Consideration must be given to whether the change of trustee is a 'fundamental', 'significant' or 'notifiable' change under COLL. Generally, a change of trustee will be considered a notifiable change, requiring a minimum notice period of 60 days to investors.
Processes in relation to the custody and registration of assets, settlement of transactions, income collection, exercise of voting rights and income distribution must be considered and put into effect on the change of trustee.
The deed of retirement and appointment (the 'deed') is supplemental to the trust deed which creates the AUT and is entered into between the retiring trustee, the new trustee and the manager. The deed will evidence the timing of the retirement and appointment; it will discharge the retiring trustee from its duties and obligations with effect from the designated effective time and confirm that the retiring trustee is entitled to receive remuneration up to the effective time.

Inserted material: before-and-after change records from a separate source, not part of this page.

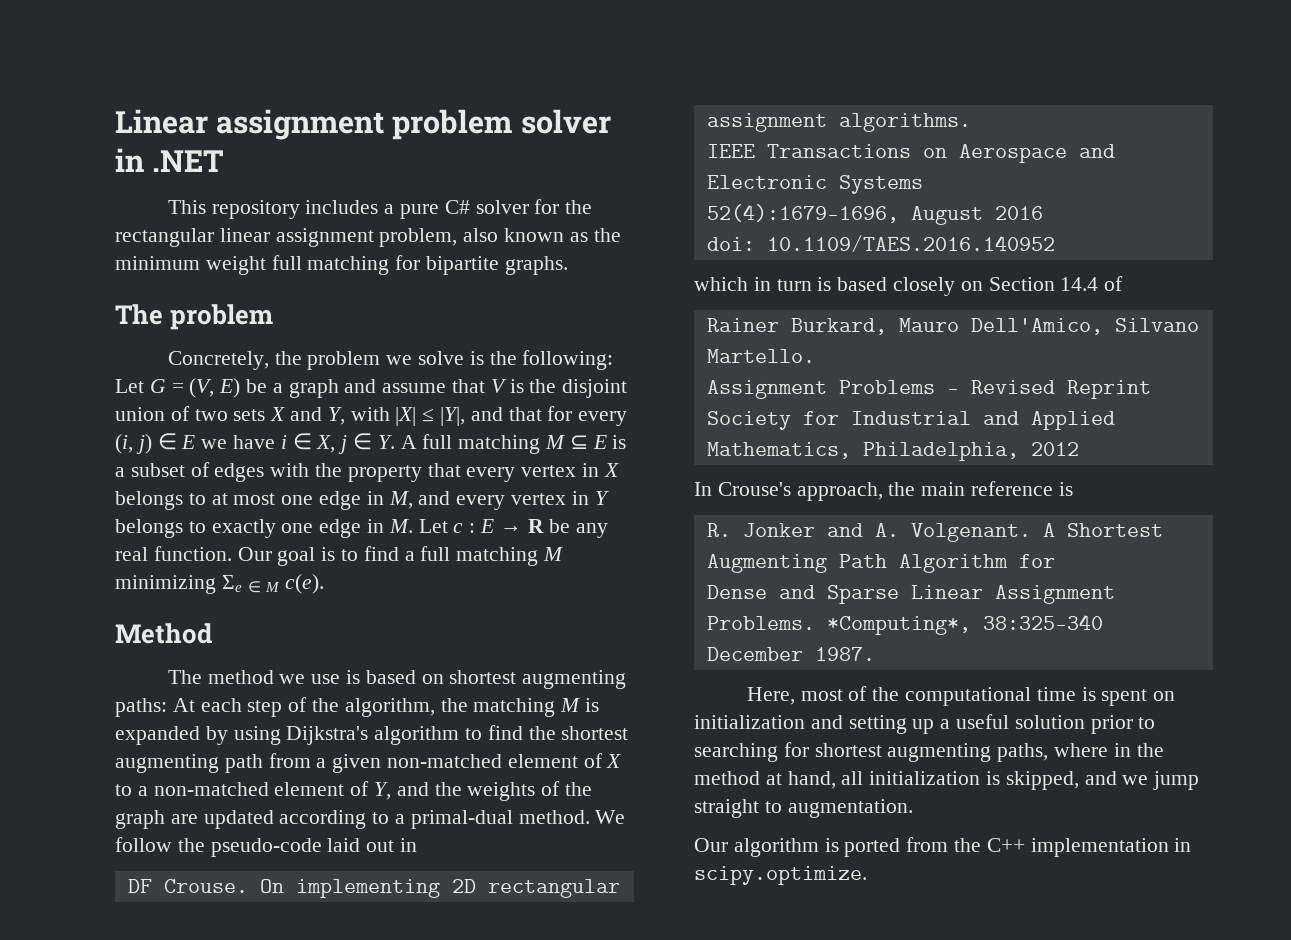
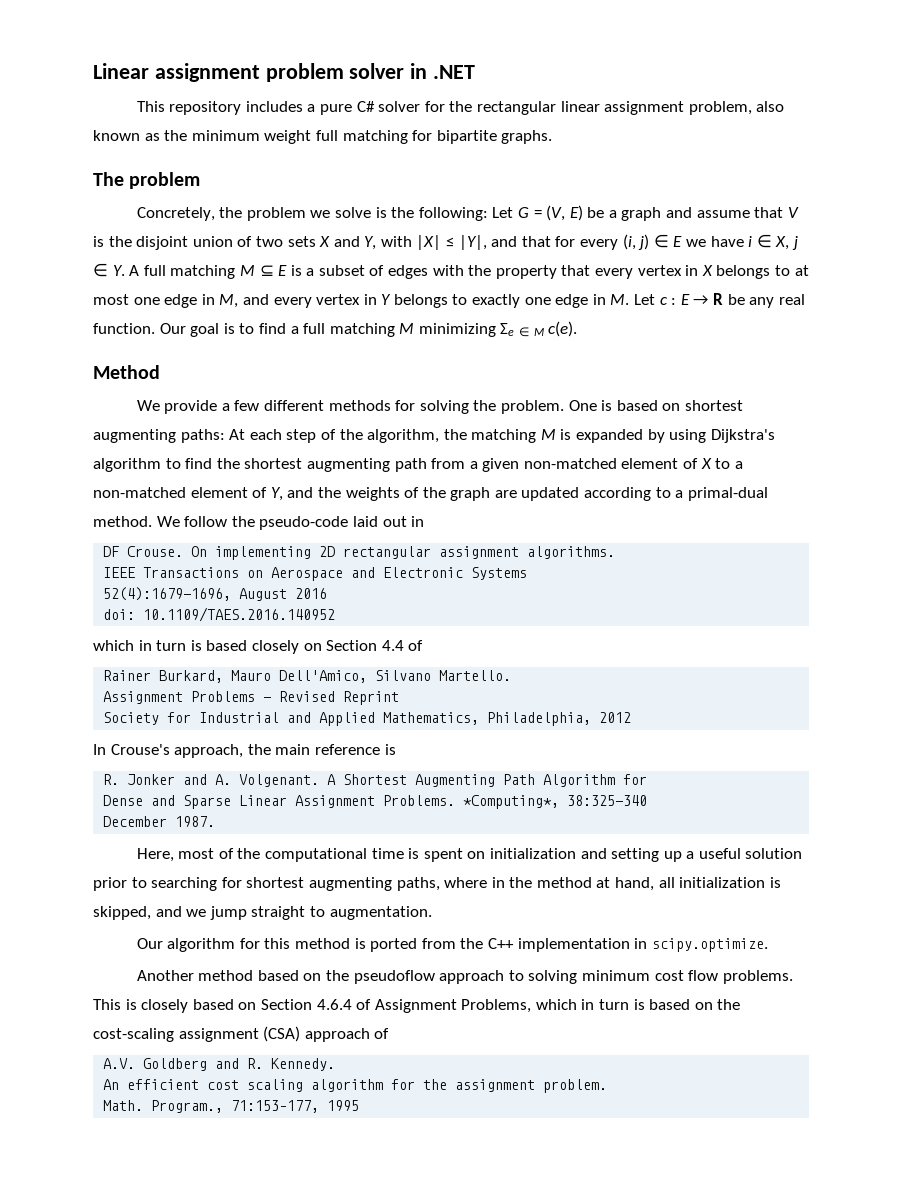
[167,670,341,684] The method we use -> [136,400,597,414] We provide a few different methods for solving the problem. One
[1060,277,1099,291] 14.4 -> [381,640,404,651] 4.4
(819, 847) none -> [239,938,350,949] for this method
(867, 875) none -> [136,970,793,984] [93,999,741,1013] [93,1026,390,1042] [103,1058,336,1071] [103,1079,608,1093] [103,1100,360,1113] // Another method based on the pseudoflow approach to solving minimum cost flow problems. This is closely based on Section 4.6.4 of Assignment Problems, which in turn is based on the cost-scaling assignment (CSA) approach of // A.V. Goldberg and R. Kennedy. // An efficient cost scaling algorithm for the assignment problem. // Math. Program., 71:153–177, 1995

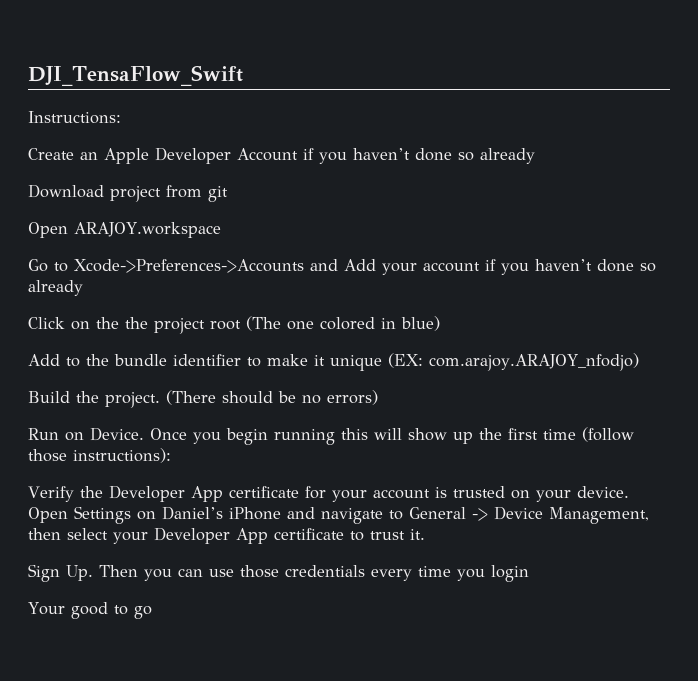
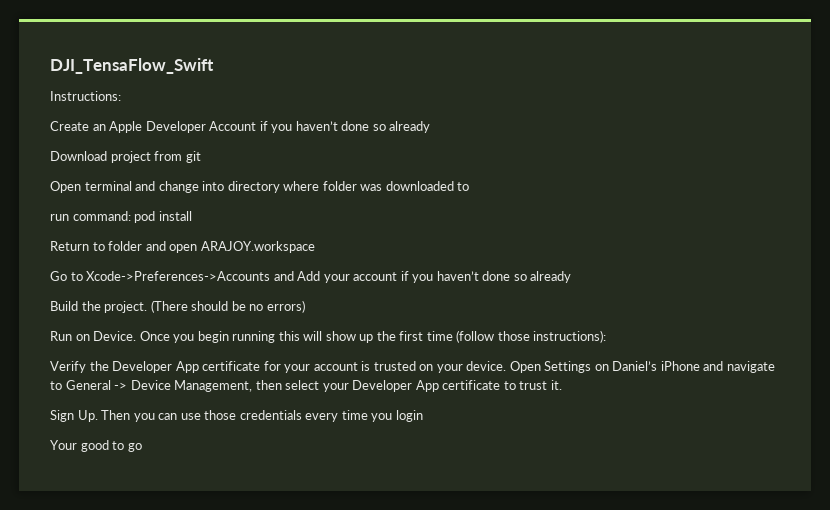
(68, 230) none -> [84,181,470,193] [50,211,192,223] [50,241,198,253] terminal and change into directory where folder was downloaded to // run command: pod install // Return to folder and open
[28,316,440,334] [28,353,639,371] // Click on the the project root (The one colored in blue) // Add to the bundle identifier to make it unique (EX: com.arajoy.ARAJOY_nfodjo) -> (572, 277) none

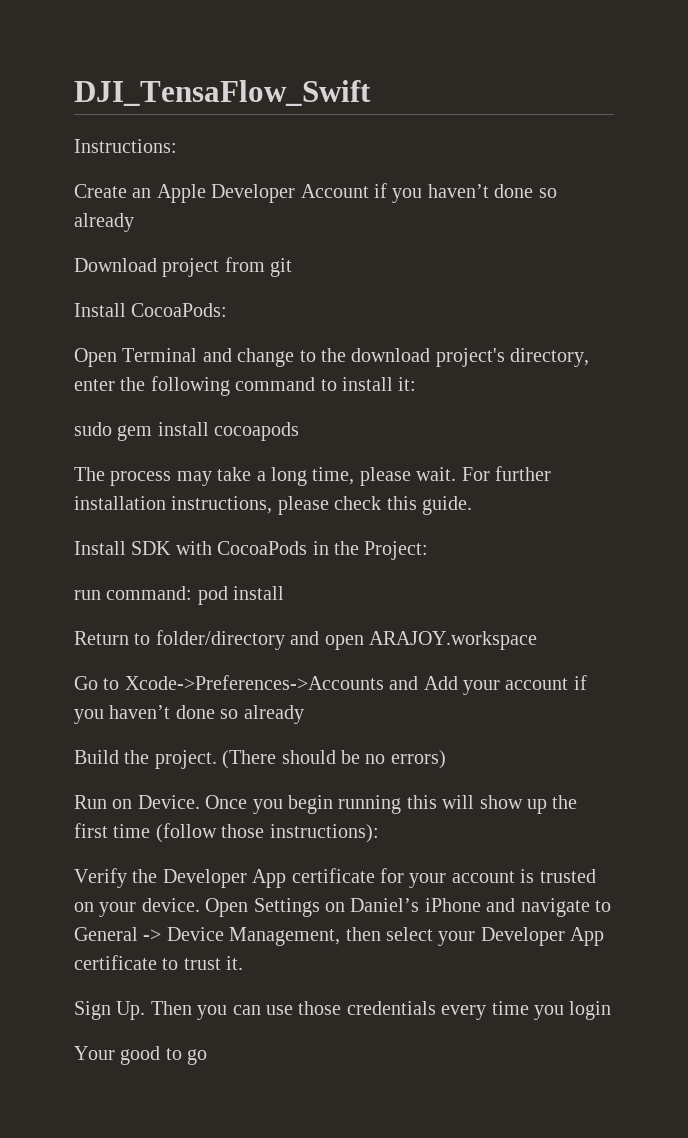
[50,181,132,193] // Open terminal -> [74,303,228,317] [74,348,198,367] // Install CocoaPods: // Open Terminal
[202,181,470,193] into directory where folder was downloaded to -> [299,348,590,367] [74,376,417,396] [74,422,300,441] [74,466,551,486] [74,496,472,515] [74,541,429,560] to the download project's directory, enter the following command to install it: // sudo gem install cocoapods // The process may take a long time, please wait. For further installation instructions, please check this guide. // Install SDK with CocoaPods in the Project:
[108,241,143,251] folder -> [155,630,285,650] folder/directory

In addition to the deed of retirement and appointment, there is usually a deed of indemnity between the retiring trustee, new trustee and the manager with mutual indemnities between the parties.
The new trustee will also enter into a trustee agreement with the manager.
The prospectus of the AUT will have to be updated to reflect the appointment of the new trustee and submitted to the FCA. The key investor information document must also be updated (and submitted to the FCA for UCITS) and any marketing information must also be updated. There may also be a separate Article 23 AIFMD disclosure document in respect of NURS and QIS funds.
There are a number of parties that will need to be informed of the change of trustee of the AUT.
The manager must confirm to the FCA on Form FN that the change of trustee has occurred. For UCITS and NURS, this must be done within 14 days of the change (COLL 6.9.11R(3)).
As discussed above, a change of trustee is most likely to be considered a notifiable change and notice should be given in an appropriate manner and within an appropriate time period (60 days for UCITS and NURS).
In addition, all of those involved with the operation of the AUT must be kept informed of the change of trustee.